◆ **Extracted records**
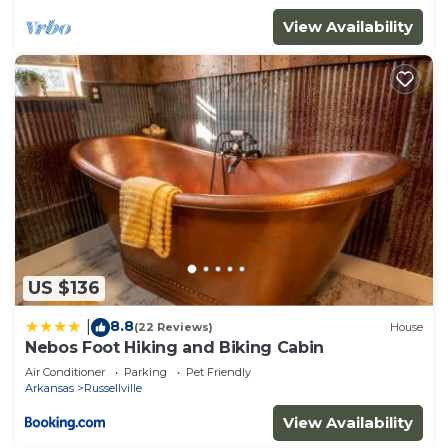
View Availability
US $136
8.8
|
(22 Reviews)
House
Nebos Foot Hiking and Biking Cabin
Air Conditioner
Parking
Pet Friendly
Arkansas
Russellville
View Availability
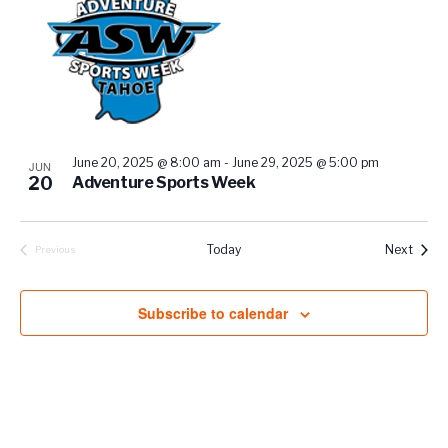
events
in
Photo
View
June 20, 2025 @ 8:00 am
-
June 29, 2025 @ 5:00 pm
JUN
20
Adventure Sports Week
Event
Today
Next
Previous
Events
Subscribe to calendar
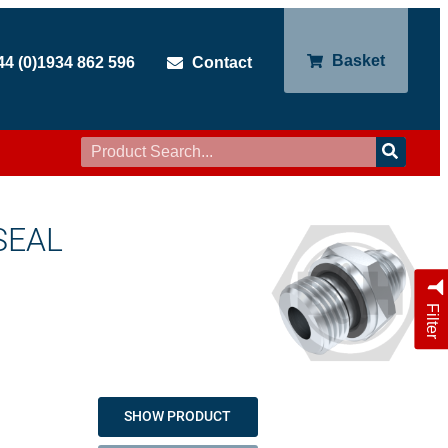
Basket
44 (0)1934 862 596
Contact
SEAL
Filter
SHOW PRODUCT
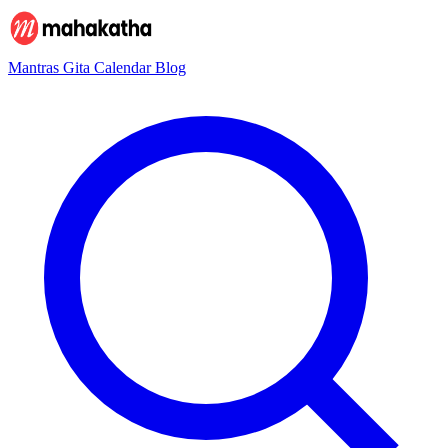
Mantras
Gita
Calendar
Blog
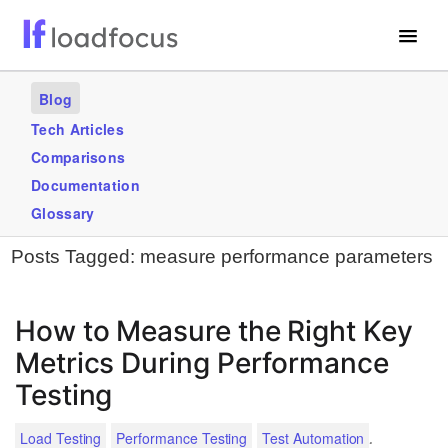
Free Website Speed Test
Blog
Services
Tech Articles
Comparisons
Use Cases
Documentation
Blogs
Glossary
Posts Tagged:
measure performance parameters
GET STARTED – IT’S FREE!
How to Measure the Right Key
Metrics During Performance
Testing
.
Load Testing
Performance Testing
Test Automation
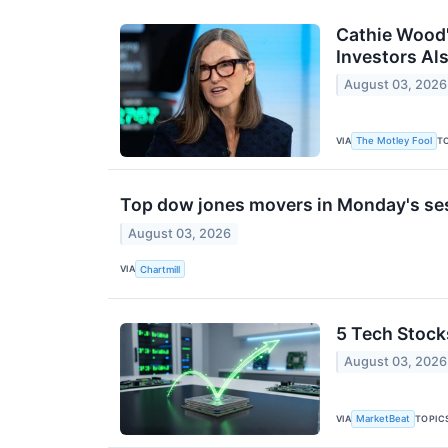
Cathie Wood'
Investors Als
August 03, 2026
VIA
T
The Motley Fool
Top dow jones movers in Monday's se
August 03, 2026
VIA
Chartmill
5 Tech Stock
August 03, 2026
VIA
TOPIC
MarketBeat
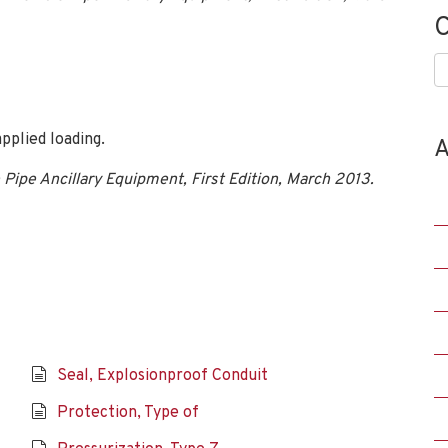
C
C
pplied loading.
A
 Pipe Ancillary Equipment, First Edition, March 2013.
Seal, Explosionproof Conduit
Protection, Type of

◆ **Work instructions**
Would you show every line in the data above that contains the string "Testing"?

◆ **Response**
Testing
Load Testing
Performance Testing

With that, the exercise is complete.